Questlove é um cara que vive da música. Baterista da lendária banda de hip-hop e soul The Roots, Ahmir Thompson já trabalhou ao lado de Jay-Z, Erykah Badu, Amy Winehouse, John Legend e mais uma penca de artistas de renome. Depois de se consagrar como músico e produtor musical, chegou a vez de se aventurar pelo audiovisual.
A proposta não foi nem um pouco simples: resgatar e destacar o Festival Cultural do Harlem de 1969, conhecido à época como o Woodstock dos negros. Como toda manifestação da época, a música era mais um ato de resistência e de reafirmação cultural.
Em poucos minutos já fica claro a ideia de Questlove para Summer of Soul. O diretor realiza um recorte dos melhores momentos dos seis fins de semana de festival e contextualiza para um novo público que aquilo não era apenas um encontro para desfrutar de sucessos da rádio.
“Eu nunca havia visto tantos de nós”, afirma um dos entrevistados em determinado momento do longa. As imagens da época são irrefutáveis em demonstrar milhares de negros, boa parte moradores do Harlem, escutando, dançando e rindo ao som dos melhores artistas que a década de 60 ofereceu. Stevie Wonder, Nina Simone, David Ruffin, B.B. King, Sly and the Family Stone – que também esteve presente em Woodstock – foram apenas algumas das atrações do festival.
A familiaridade que o diretor consegue impregnar acontece de maneira sutil: na lembrança da vaselina que era levada aos joelhos para não ressecarem; do frango envolto em papel alumínio; das bancas ao redor do Mount Morris Park (hoje Marcus Garvey Park). E, claro, na lembrança do gospel.
O gênero de igreja é um símbolo da música negra e teve um destaque grande durante o festival daquele ano. O Harlem Cultural Festival de 1969 aconteceu cerca de um ano após o assassinato de Martin Luther King Jr. e durante o primeiro mandato do presidente Richard Nixon. Isso fez com que, mesmo com policiamento no local, a segurança do festival ficasse a cargo dos Panteras Negras.
Homenageando um de seus líderes e exaltando a sua religião, o gospel foi comandado por Mavis Staples e Mahalia Jackson, além da figura onipotente de Nina Simone. Em determinado momento, um dos entrevistados destaca que a música, em específico o gospel, é o resultado da conversão do espiritismo africano ao cristianismo americano, que por sua vez passa a ser imbuído da raiva e da libertação do escravo.
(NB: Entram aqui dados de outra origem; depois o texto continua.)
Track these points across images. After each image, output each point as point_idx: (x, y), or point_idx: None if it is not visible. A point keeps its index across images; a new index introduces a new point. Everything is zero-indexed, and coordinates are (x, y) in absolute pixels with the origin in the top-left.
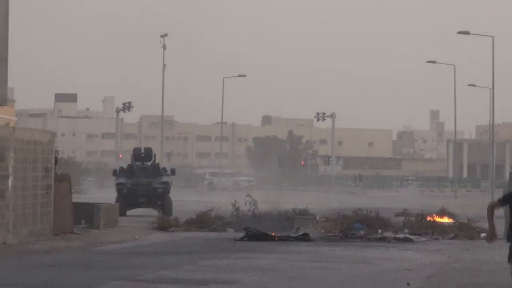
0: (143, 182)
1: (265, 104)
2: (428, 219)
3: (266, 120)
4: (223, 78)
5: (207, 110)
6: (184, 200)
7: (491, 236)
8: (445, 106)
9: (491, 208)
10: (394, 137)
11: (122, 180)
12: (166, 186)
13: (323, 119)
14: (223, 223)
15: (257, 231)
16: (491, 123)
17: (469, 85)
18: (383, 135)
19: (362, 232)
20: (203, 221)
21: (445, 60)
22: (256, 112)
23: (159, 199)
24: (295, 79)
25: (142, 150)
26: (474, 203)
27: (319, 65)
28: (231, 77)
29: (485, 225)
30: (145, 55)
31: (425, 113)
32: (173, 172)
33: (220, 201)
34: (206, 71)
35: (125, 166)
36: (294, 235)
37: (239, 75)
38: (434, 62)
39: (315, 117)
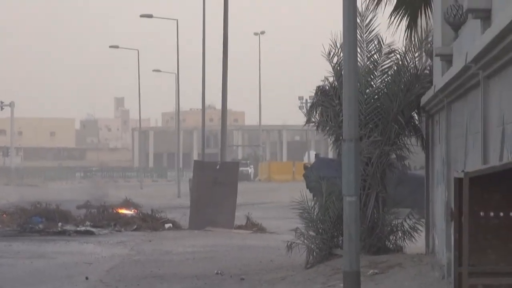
0: None
1: None
2: (111, 210)
3: None
4: None
5: None
6: None
7: None
8: (130, 93)
9: None
10: (78, 126)
11: None
12: None
13: (2, 109)
14: None
15: None
16: (177, 110)
17: (153, 70)
18: (65, 124)
19: (41, 226)
20: None
21: (129, 44)
22: None
23: None
24: None
25: None
26: (160, 193)
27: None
28: None
29: (169, 215)
30: None
31: (110, 100)
32: None
33: None
34: None
35: None
36: None
37: None
38: (117, 47)
39: None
É a erupção; a catarse de um povo em um momento de união.
“Nós queríamos progresso. Somos negros e deveríamos nos sentir orgulhosos disso. Queremos o nosso povo nos admirando e torcendo por nós. Acreditávamos nesse sentimento, então subimos no palco”. A fala é de Gladys Knight, uma das maiores ícones do soul. Sua frase reflete as ações de Nina Simone e de diversos outros artistas em frente a multidão de 50 mil irmãos naqueles fins de semana.
Ainda assim, o festival foi esquecido. 1969 é o ano do homem na lua; é o ano de Woodstock. Mesmo com uma ótima filmagem e com presenças de peso, o Festival Cultural do Harlem não vendeu, não foi noticiado e não despertava interesse naqueles que ficaram de fora. A “Woodstock negra” não era desejada. Não é à toa que o mundo conhece a magnitude do que aconteceu apenas hoje, 50 anos após sua realização.
A escolha de Questlove de quebrar os padrões documentais ao final do longa e conversar com um dos entrevistados é talvez o maior acerto do diretor e reflete exatamente sua pretensão. É um retrato da aproximação de dois iguais, confirmando que aquilo de fato aconteceu e com um transbordar de emoção contagiante. No fim das contas, Summer of Soul é a tentativa bem sucedida de resgatar uma alma em formato de festival – e que por muito tempo esteve reprimida no esquecimento. Resta a nós agradecer que existem curiosos como Questlove.